My DH said it well: "we all have to go sometime and I want to go in the easiest way there is." He did, thanks to Hospice.
Easier is so much better than harder.
I'm sorry this is happening to all of you, especially your dad.
Very sorry Dad was not pointed to the love ad caring hospice can provide. Denying hospital transport is NOT the same as providing emotional end of life care to patient and family..... sigh I know you know this, but I am miffed along with you!tr
How sad that your father (and the REST of you) are denied the care provided by hospice.
I don't know what I would have done without them.

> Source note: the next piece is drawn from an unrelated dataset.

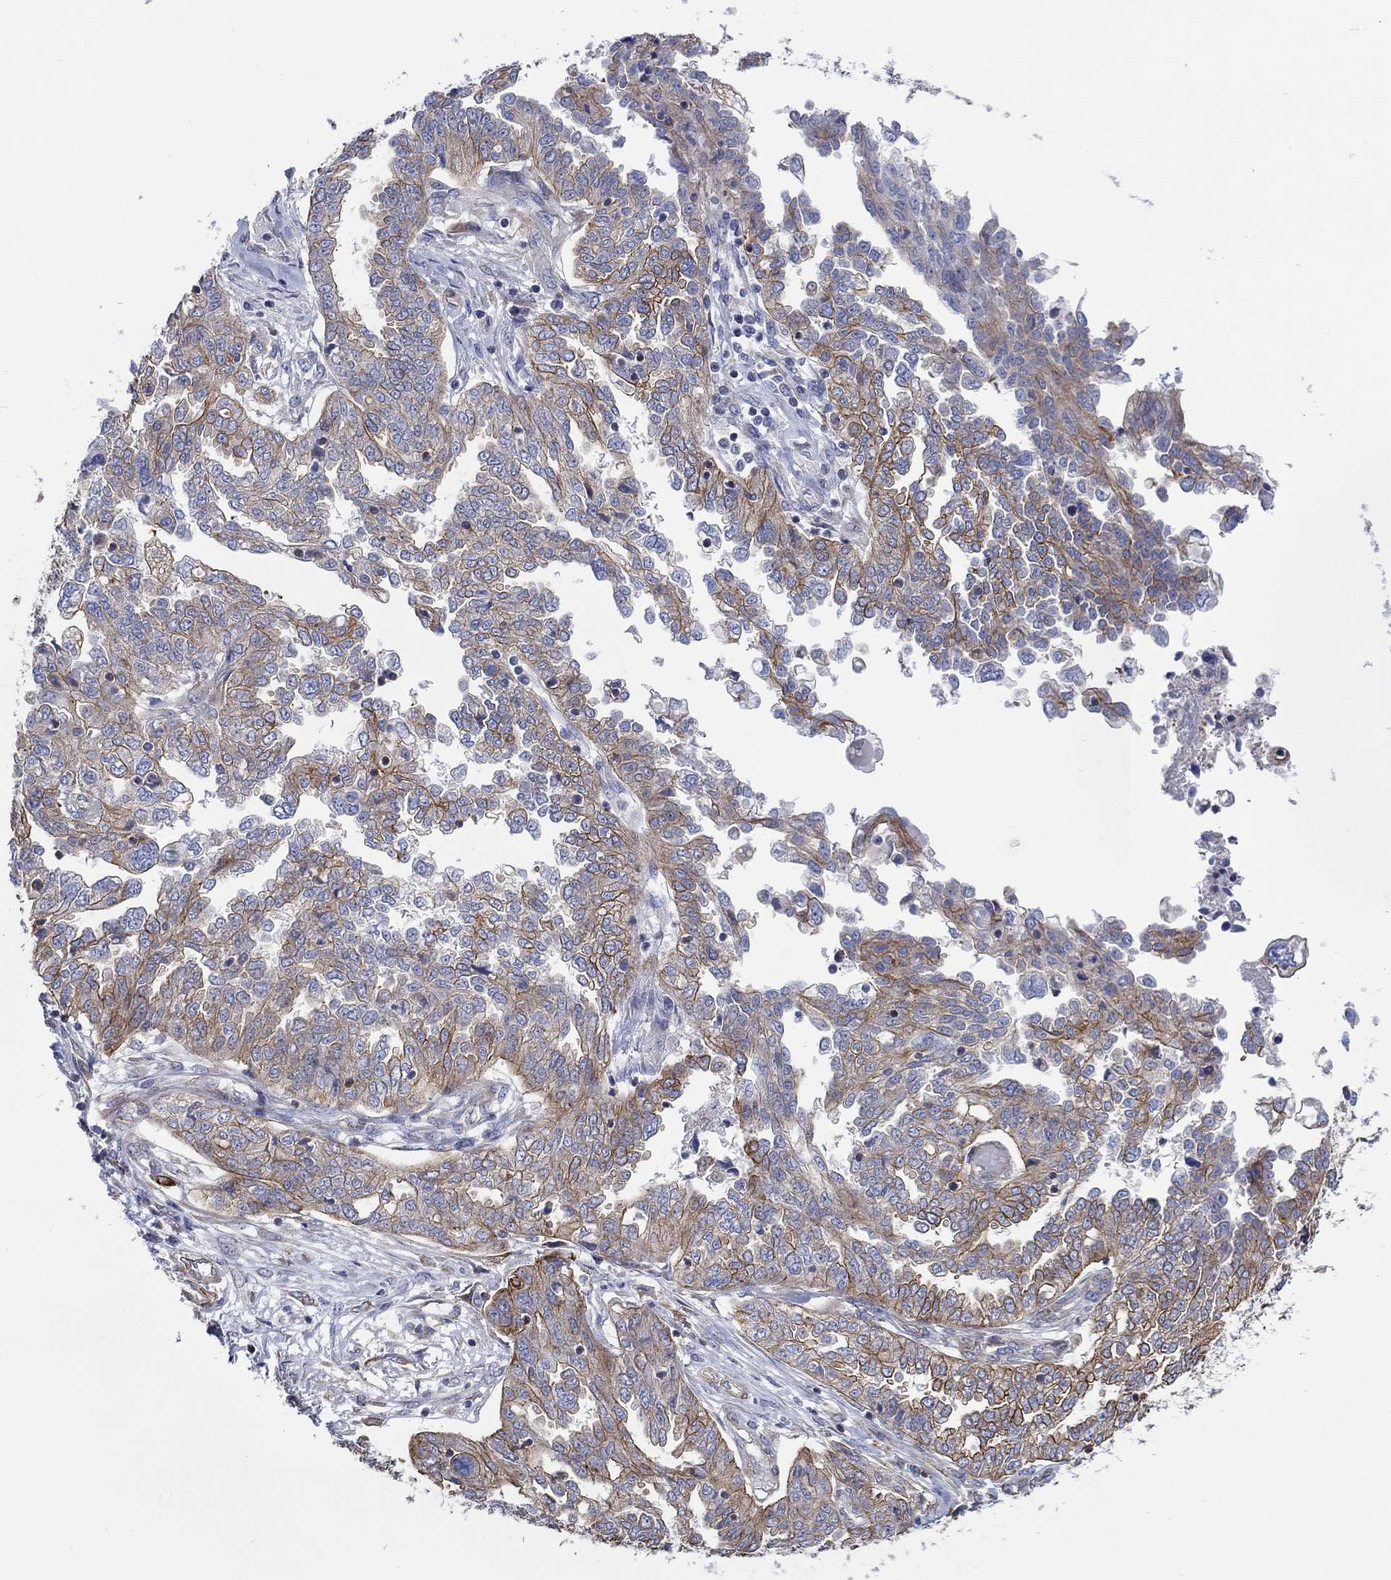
{"staining": {"intensity": "moderate", "quantity": "25%-75%", "location": "cytoplasmic/membranous"}, "tissue": "ovarian cancer", "cell_type": "Tumor cells", "image_type": "cancer", "snomed": [{"axis": "morphology", "description": "Cystadenocarcinoma, serous, NOS"}, {"axis": "topography", "description": "Ovary"}], "caption": "IHC micrograph of neoplastic tissue: human ovarian cancer (serous cystadenocarcinoma) stained using immunohistochemistry exhibits medium levels of moderate protein expression localized specifically in the cytoplasmic/membranous of tumor cells, appearing as a cytoplasmic/membranous brown color.", "gene": "FMN1", "patient": {"sex": "female", "age": 67}}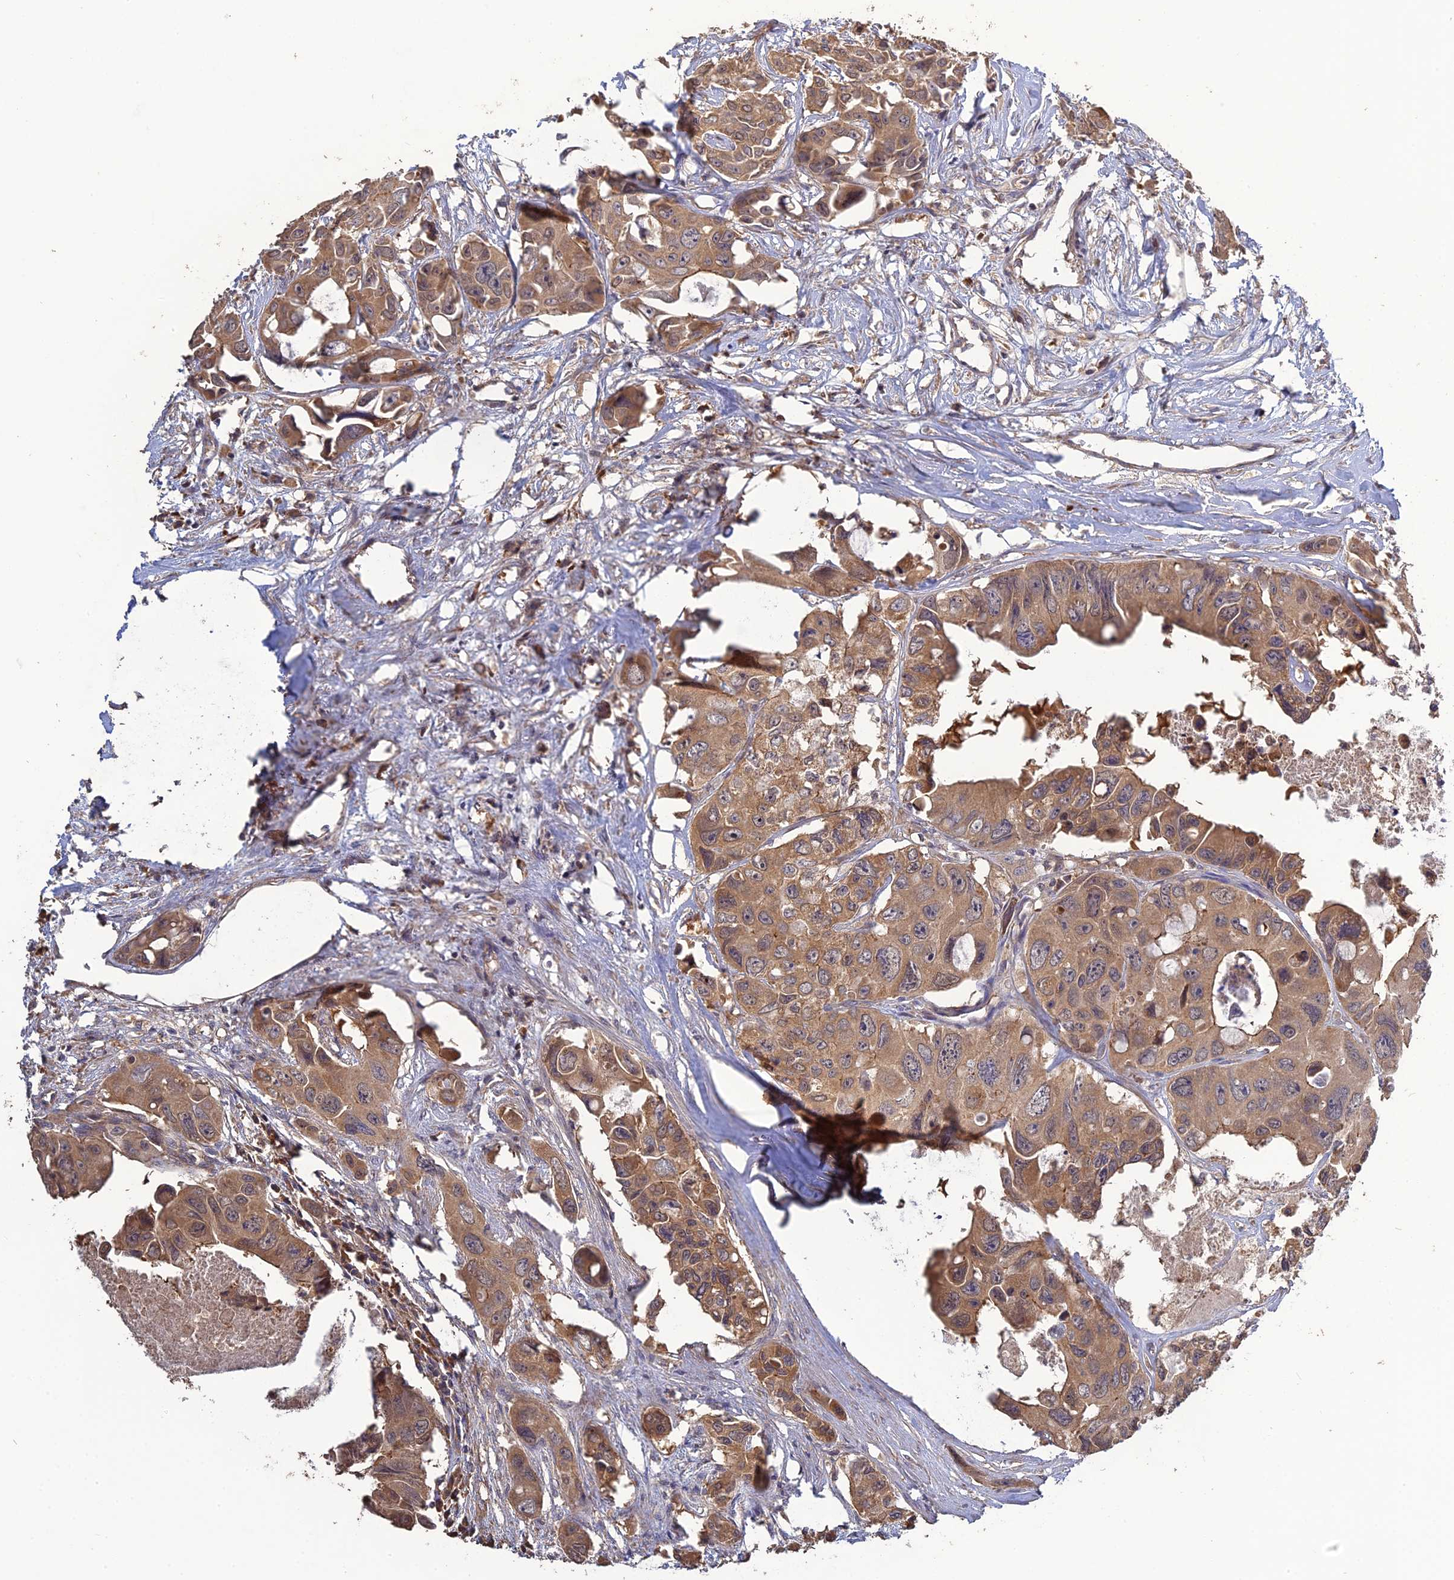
{"staining": {"intensity": "moderate", "quantity": ">75%", "location": "cytoplasmic/membranous"}, "tissue": "colorectal cancer", "cell_type": "Tumor cells", "image_type": "cancer", "snomed": [{"axis": "morphology", "description": "Adenocarcinoma, NOS"}, {"axis": "topography", "description": "Rectum"}], "caption": "Immunohistochemistry (IHC) micrograph of colorectal cancer (adenocarcinoma) stained for a protein (brown), which shows medium levels of moderate cytoplasmic/membranous expression in approximately >75% of tumor cells.", "gene": "ARHGAP40", "patient": {"sex": "male", "age": 87}}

Thank you both. Far Away Sister hopes he just won't wake up some morning soon. That would be the best possible outcome.
Peace--- RM
Munchkin Mom makes a wonderful point. Hospice care for families is one of the most wonderful things they do. My Miss K got music therapy and group grief counseling and I went to grief counseling for months after he died. I couldn't have survived without the visits of that wonderful nurse and the social worker and DH so loved the guy who came to bathe and shave and talk about sports. Does sister know about this stuff?
MM & M,
Wonderful point about aftercare. I'm not local, so I'm not sure what was offered. I know not much has been received. Sister finally called and asked for a bereavement counselor to visit Dad. I think there may have been one visit, but we were never told if it happened or not. This hospice is a national for-profit chain. They aren't going to be overly generous.
I've raised Dad's need for emotional and spiritual support. I've seen Sister's need. They insist there is no need. Remember, they know much more than I do. I've never dealt with death or hospice in my 24 years of ministry.... Oh, excuse me, was that sarcastic?